Entries taken from a collection
########################################

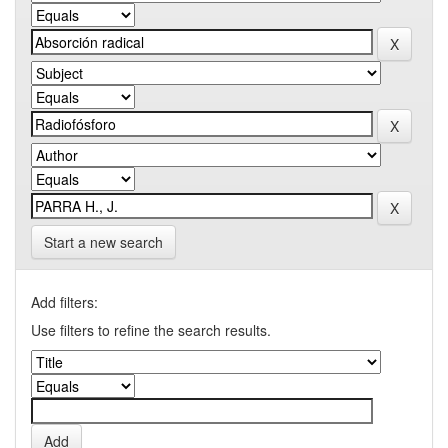
Start a new search
Add filters:
Use filters to refine the search results.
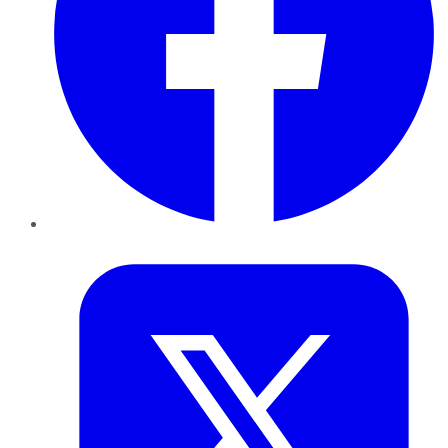
Twitter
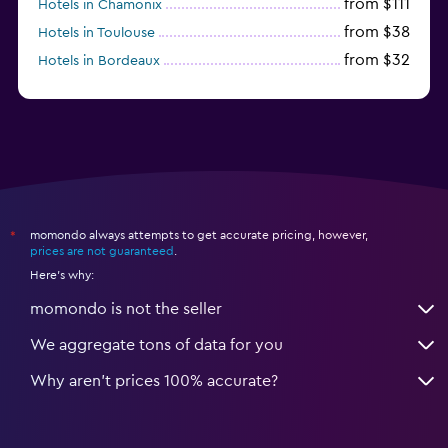
from $111
Hotels in Chamonix
from $38
Hotels in Toulouse
from $32
Hotels in Bordeaux
from $53
Hotels in Lille
momondo always attempts to get accurate pricing, however,
*
prices are not guaranteed
.
Here's why:
momondo is not the seller
We aggregate tons of data for you
Why aren’t prices 100% accurate?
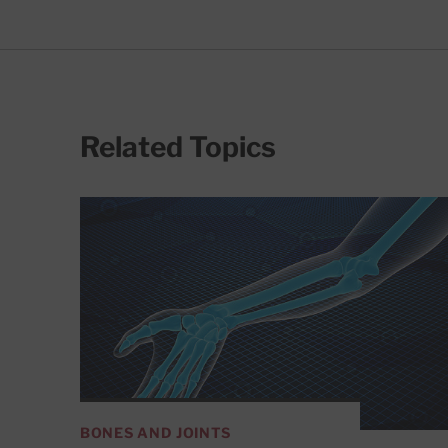
Related Topics
BONES AND JOINTS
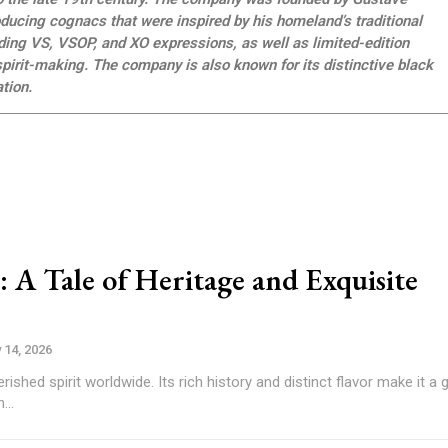
ucing cognacs that were inspired by his homeland’s traditional
ing VS, VSOP, and XO expressions, as well as limited-edition
pirit-making. The company is also known for its distinctive black
tion.
A Tale of Heritage and Exquisite
 14, 2026
shed spirit worldwide. Its rich history and distinct flavor make it a 
...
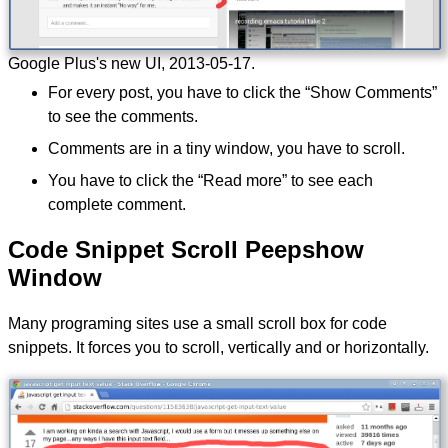
Google Plus's new UI,
2013-05-17
.
For every post, you have to click the “Show Comments”
to see the comments.
Comments are in a tiny window, you have to scroll.
You have to click the “Read more” to see each
complete comment.
Code Snippet Scroll Peepshow
Window
Many programing sites use a small scroll box for code
snippets. It forces you to scroll, vertically and or horizontally.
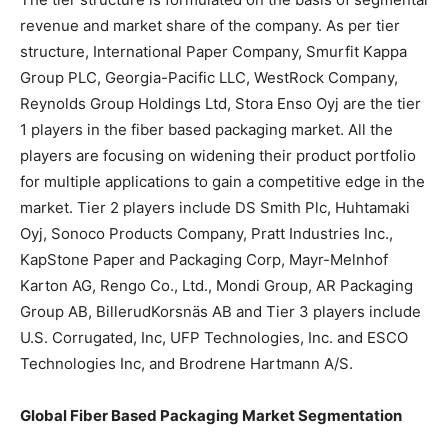
revenue and market share of the company. As per tier
structure, International Paper Company, Smurfit Kappa
Group PLC, Georgia-Pacific LLC, WestRock Company,
Reynolds Group Holdings Ltd, Stora Enso Oyj are the tier
1 players in the fiber based packaging market. All the
players are focusing on widening their product portfolio
for multiple applications to gain a competitive edge in the
market. Tier 2 players include DS Smith Plc, Huhtamaki
Oyj, Sonoco Products Company, Pratt Industries Inc.,
KapStone Paper and Packaging Corp, Mayr-Melnhof
Karton AG, Rengo Co., Ltd., Mondi Group, AR Packaging
Group AB, BillerudKorsnäs AB and Tier 3 players include
U.S. Corrugated, Inc, UFP Technologies, Inc. and ESCO
Technologies Inc, and Brodrene Hartmann A/S.
Global Fiber Based Packaging Market Segmentation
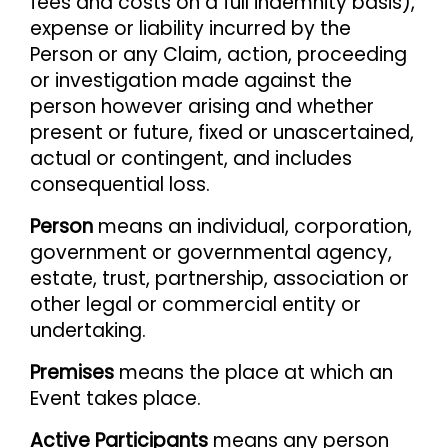
fees and costs on a full indemnity basis),
expense or liability incurred by the
Person or any Claim, action, proceeding
or investigation made against the
person however arising and whether
present or future, fixed or unascertained,
actual or contingent, and includes
consequential loss.
Person
means an individual, corporation,
government or governmental agency,
estate, trust, partnership, association or
other legal or commercial entity or
undertaking.
Premises
means the place at which an
Event takes place.
Active Participants
means any person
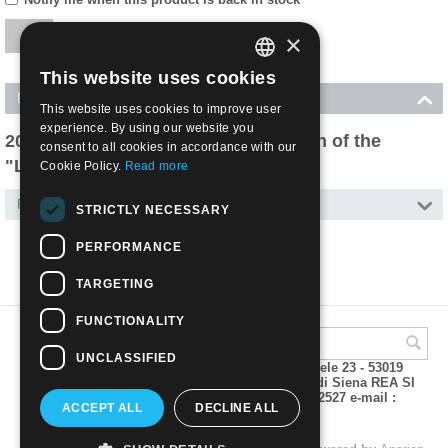
×
This website uses cookies
ITALIAN
Description
This website uses cookies to improve user
ENGLISH
experience. By using our website you
2020 - 70th Anniversary of production of the
consent to all cookies in accordance with our
"Lettera 22", portable typewriter
Cookie Policy.
Read more
Features
STRICTLY NECESSARY
PERFORMANCE
TARGETING
FUNCTIONALITY
UNCLASSIFIED
A.M.Phil di Andrea Mulinacci P.za V. Emanuele 23 - 53019
VAGLIAGLI (Siena) P.IVA 00815490529 CCIAA di Siena REA SI
93025 Tel 0577 321001 - Fax 0577 321800/322527 e-mail :
ACCEPT ALL
DECLINE ALL
info@amphil.it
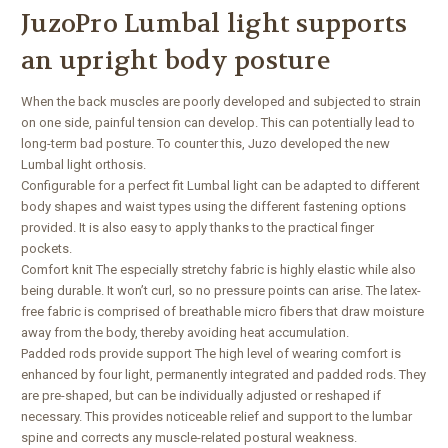
JuzoPro Lumbal light supports
an upright body posture
When the back muscles are poorly developed and subjected to strain
on one side, painful tension can develop. This can potentially lead to
long-term bad posture. To counter this, Juzo developed the new
Lumbal light orthosis.
Configurable for a perfect fit Lumbal light can be adapted to different
body shapes and waist types using the different fastening options
provided. It is also easy to apply thanks to the practical finger
pockets.
Comfort knit The especially stretchy fabric is highly elastic while also
being durable. It won’t curl, so no pressure points can arise. The latex-
free fabric is comprised of breathable micro fibers that draw moisture
away from the body, thereby avoiding heat accumulation.
Padded rods provide support The high level of wearing comfort is
enhanced by four light, permanently integrated and padded rods. They
are pre-shaped, but can be individually adjusted or reshaped if
necessary. This provides noticeable relief and support to the lumbar
spine and corrects any muscle-related postural weakness.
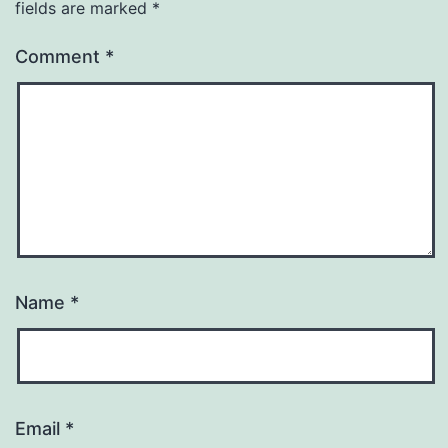
fields are marked
*
Comment
*
Name
*
Email
*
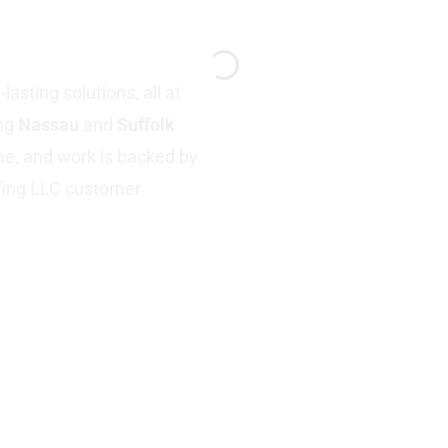
Y
asting solutions, all at
ing
Nassau
and
Suffolk
ime, and work is backed by
fing LLC customer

########################################

- _TRY IT_:
For this exercise, output the records exactly but omit their pictures.

- _SOLUTION FOR THIS EXERCISE_:
Start a new search
Add filters:
Use filters to refine the search results.
Twitter
from $111
Hotels in Chamonix
from $38
Hotels in Toulouse
from $32
Hotels in Bordeaux
from $53
Hotels in Lille
momondo always attempts to get accurate pricing, however,
*
prices are not guaranteed
.
Here's why:
momondo is not the seller
We aggregate tons of data for you
Why aren’t prices 100% accurate?
Related Topics
BONES AND JOINTS
ucing cognacs that were inspired by his homeland’s traditional
ing VS, VSOP, and XO expressions, as well as limited-edition
pirit-making. The company is also known for its distinctive black
tion.
A Tale of Heritage and Exquisite
 14, 2026
shed spirit worldwide. Its rich history and distinct flavor make it a 
...
Google Plus's new UI,
2013-05-17
.
For every post, you have to click the “Show Comments”
to see the comments.
Comments are in a tiny window, you have to scroll.
You have to click the “Read more” to see each
complete comment.
Code Snippet Scroll Peepshow
Window
Many programing sites use a small scroll box for code
snippets. It forces you to scroll, vertically and or horizontally.
revenue and market share of the company. As per tier
structure, International Paper Company, Smurfit Kappa
Group PLC, Georgia-Pacific LLC, WestRock Company,
Reynolds Group Holdings Ltd, Stora Enso Oyj are the tier
1 players in the fiber based packaging market. All the
players are focusing on widening their product portfolio
for multiple applications to gain a competitive edge in the
market. Tier 2 players include DS Smith Plc, Huhtamaki
Oyj, Sonoco Products Company, Pratt Industries Inc.,
KapStone Paper and Packaging Corp, Mayr-Melnhof
Karton AG, Rengo Co., Ltd., Mondi Group, AR Packaging
Group AB, BillerudKorsnäs AB and Tier 3 players include
U.S. Corrugated, Inc, UFP Technologies, Inc. and ESCO
Technologies Inc, and Brodrene Hartmann A/S.
Global Fiber Based Packaging Market Segmentation
fees and costs on a full indemnity basis),
expense or liability incurred by the
Person or any Claim, action, proceeding
or investigation made against the
person however arising and whether
present or future, fixed or unascertained,
actual or contingent, and includes
consequential loss.
Person
means an individual, corporation,
government or governmental agency,
estate, trust, partnership, association or
other legal or commercial entity or
undertaking.
Premises
means the place at which an
Event takes place.
Active Participants
means any person
×
This website uses cookies
ITALIAN
Description
This website uses cookies to improve user
ENGLISH
experience. By using our website you
2020 - 70th Anniversary of production of the
consent to all cookies in accordance with our
"Lettera 22", portable typewriter
Cookie Policy.
Read more
Features
STRICTLY NECESSARY
PERFORMANCE
TARGETING
FUNCTIONALITY
UNCLASSIFIED
A.M.Phil di Andrea Mulinacci P.za V. Emanuele 23 - 53019
VAGLIAGLI (Siena) P.IVA 00815490529 CCIAA di Siena REA SI
93025 Tel 0577 321001 - Fax 0577 321800/322527 e-mail :
ACCEPT ALL
DECLINE ALL
info@amphil.it
JuzoPro Lumbal light supports
an upright body posture
When the back muscles are poorly developed and subjected to strain
on one side, painful tension can develop. This can potentially lead to
long-term bad posture. To counter this, Juzo developed the new
Lumbal light orthosis.
Configurable for a perfect fit Lumbal light can be adapted to different
body shapes and waist types using the different fastening options
provided. It is also easy to apply thanks to the practical finger
pockets.
Comfort knit The especially stretchy fabric is highly elastic while also
being durable. It won’t curl, so no pressure points can arise. The latex-
free fabric is comprised of breathable micro fibers that draw moisture
away from the body, thereby avoiding heat accumulation.
Padded rods provide support The high level of wearing comfort is
enhanced by four light, permanently integrated and padded rods. They
are pre-shaped, but can be individually adjusted or reshaped if
necessary. This provides noticeable relief and support to the lumbar
spine and corrects any muscle-related postural weakness.
fields are marked
*
Comment
*
Name
*
Email
*
Y
asting solutions, all at
ing
Nassau
and
Suffolk
ime, and work is backed by
fing LLC customer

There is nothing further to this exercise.